Pero una tarde, hacia el veinte de julio, la noticia llegó al hogar de los Dreyfus, lo mismo que llegó (imparcialmente y sin tener en cuenta si el padre de familia había convertido la nariz de un lindo muchacho judío en una pieza de museos de seis lados) a todos los hogares americanos; la noticia de que las grullas chilladoras… habían sido halladas. Y Sissy se sintió súbitamente despierta, vivificada.

94

SISSY UN PULGAR veía las noticias por televisión, las últimas y las primeras; Pulgar Solitario Hitche posaba su oreja en el pecho de la radio; la Señorita Nueve dedi-tos era la primera persona que se levantaba de mañana a recoger el Times Dispatch que lanzaba el repartidor. Casi nadie seguía la «historia» de las grullas chilladoras más detenidamente que Semipulgarcita, el obseso serafín posado en el West End de Richmond.

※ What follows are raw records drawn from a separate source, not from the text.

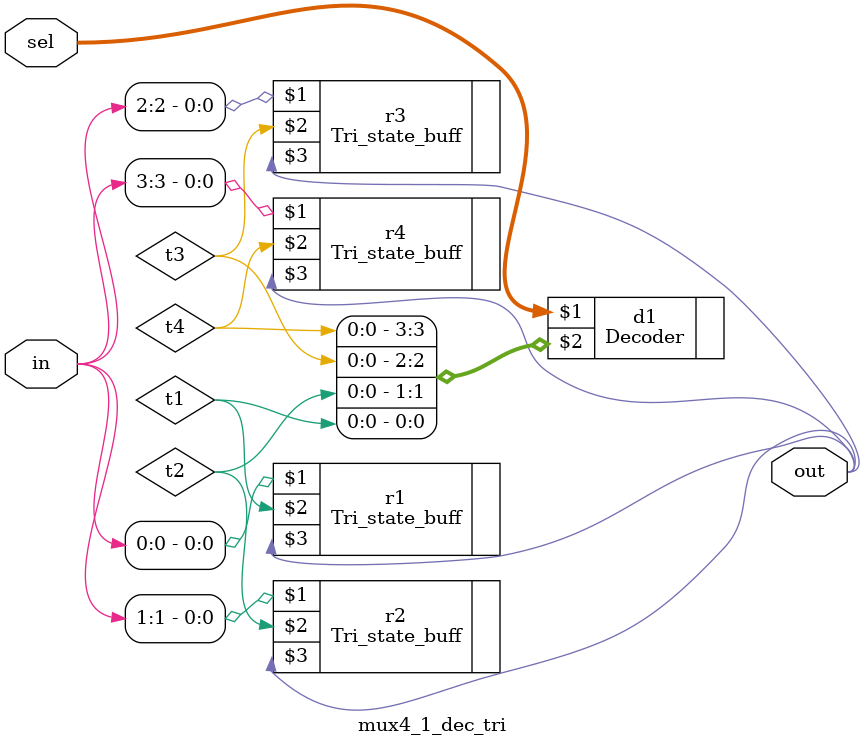
<source format=v>
`timescale 1ns / 1ps
module mux4_1_dec_tri(in,sel,out);

input [3:0] in;
input [1:0] sel;
output out;
wire t1,t2,t3,t4;
wire out1,out2,out3,out4;

Decoder d1(sel,{t4,t3,t2,t1});
Tri_state_buff r1(in[0],t1,out);
Tri_state_buff r2(in[1],t2,out);
Tri_state_buff r3(in[2],t3,out);
Tri_state_buff r4(in[3],t4,out);

//assign out=out1+out2+out3+out4;


endmodule

</source>
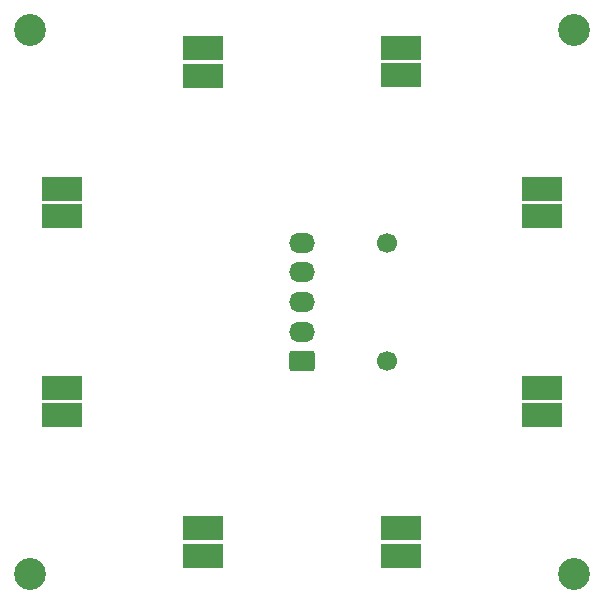
<source format=gts>
G04 #@! TF.GenerationSoftware,KiCad,Pcbnew,(6.0.0)*
G04 #@! TF.CreationDate,2022-02-11T23:35:21-05:00*
G04 #@! TF.ProjectId,FalconRear,46616c63-6f6e-4526-9561-722e6b696361,1A*
G04 #@! TF.SameCoordinates,Original*
G04 #@! TF.FileFunction,Soldermask,Top*
G04 #@! TF.FilePolarity,Negative*
%FSLAX46Y46*%
G04 Gerber Fmt 4.6, Leading zero omitted, Abs format (unit mm)*
G04 Created by KiCad (PCBNEW (6.0.0)) date 2022-02-11 23:35:21*
%MOMM*%
%LPD*%
G01*
G04 APERTURE LIST*
G04 Aperture macros list*
%AMRoundRect*
0 Rectangle with rounded corners*
0 $1 Rounding radius*
0 $2 $3 $4 $5 $6 $7 $8 $9 X,Y pos of 4 corners*
0 Add a 4 corners polygon primitive as box body*
4,1,4,$2,$3,$4,$5,$6,$7,$8,$9,$2,$3,0*
0 Add four circle primitives for the rounded corners*
1,1,$1+$1,$2,$3*
1,1,$1+$1,$4,$5*
1,1,$1+$1,$6,$7*
1,1,$1+$1,$8,$9*
0 Add four rect primitives between the rounded corners*
20,1,$1+$1,$2,$3,$4,$5,0*
20,1,$1+$1,$4,$5,$6,$7,0*
20,1,$1+$1,$6,$7,$8,$9,0*
20,1,$1+$1,$8,$9,$2,$3,0*%
G04 Aperture macros list end*
%ADD10R,3.400000X2.000000*%
%ADD11C,2.700000*%
%ADD12C,1.700000*%
%ADD13RoundRect,0.250000X-0.850000X-0.600000X0.850000X-0.600000X0.850000X0.600000X-0.850000X0.600000X0*%
%ADD14O,2.200000X1.700000*%
G04 APERTURE END LIST*
D10*
X153415749Y-76818547D03*
X153415749Y-74518547D03*
D11*
X122000000Y-119000000D03*
D10*
X136577527Y-117469111D03*
X136577527Y-115169111D03*
X165318275Y-105549999D03*
X165318275Y-103249999D03*
X136581487Y-76832264D03*
X136581487Y-74532264D03*
X153412771Y-117463853D03*
X153412771Y-115163853D03*
X124676038Y-88732400D03*
X124676038Y-86432400D03*
X165317478Y-88717539D03*
X165317478Y-86417539D03*
D11*
X122000000Y-73000000D03*
D10*
X124672292Y-105562605D03*
X124672292Y-103262605D03*
D11*
X168000000Y-73000000D03*
X168000000Y-119000000D03*
D12*
X152180000Y-91000000D03*
X152180000Y-101000000D03*
D13*
X145000000Y-101000000D03*
D14*
X145000000Y-98500000D03*
X145000000Y-96000000D03*
X145000000Y-93500000D03*
X145000000Y-91000000D03*
M02*

</source>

Pero los acontecimientos relacionados con las grullas chilladoras se vieron eclipsados por otros acontecimientos ocurridos en Washington, donde el Presidente tenía también un pequeño problema manual. Es decir, al Presidente le habían pescado con las manos en la masa, y las manos del Presidente se habían ruborizado, habían enrojecido, las manos del Presidente estaban más rojas que un crepúsculo del cartel de una agencia de viajes, rojo alcahuete, un rojo capaz de enfurecer a los toros y detener locomotoras, pero no rojo sangre, pues la sangre es sagrada y el rojo de las manos del Presidente era el rojo de las mentiras y los chanchullos y la codicia y la megalomanía arrogante. Sí, se había visto al Presidente, de costa a costa, con masa hasta los codos, y al público (con el cerebro irremediablemente lavado respecto al auténtico significado de los movimientos) le emocionaban más los frenéticos escamoteos de las bermejas manos del Presidente, que se retorcían y se zafaban y se sacudían el soborno, que se lanzaban en picado en busca de un bolsillo seguro, que intentaban abrirse paso en un distinguido par de guantes, que el grácil deslizarse de las grullas chilladoras, recién halladas en las colinas de Dakota.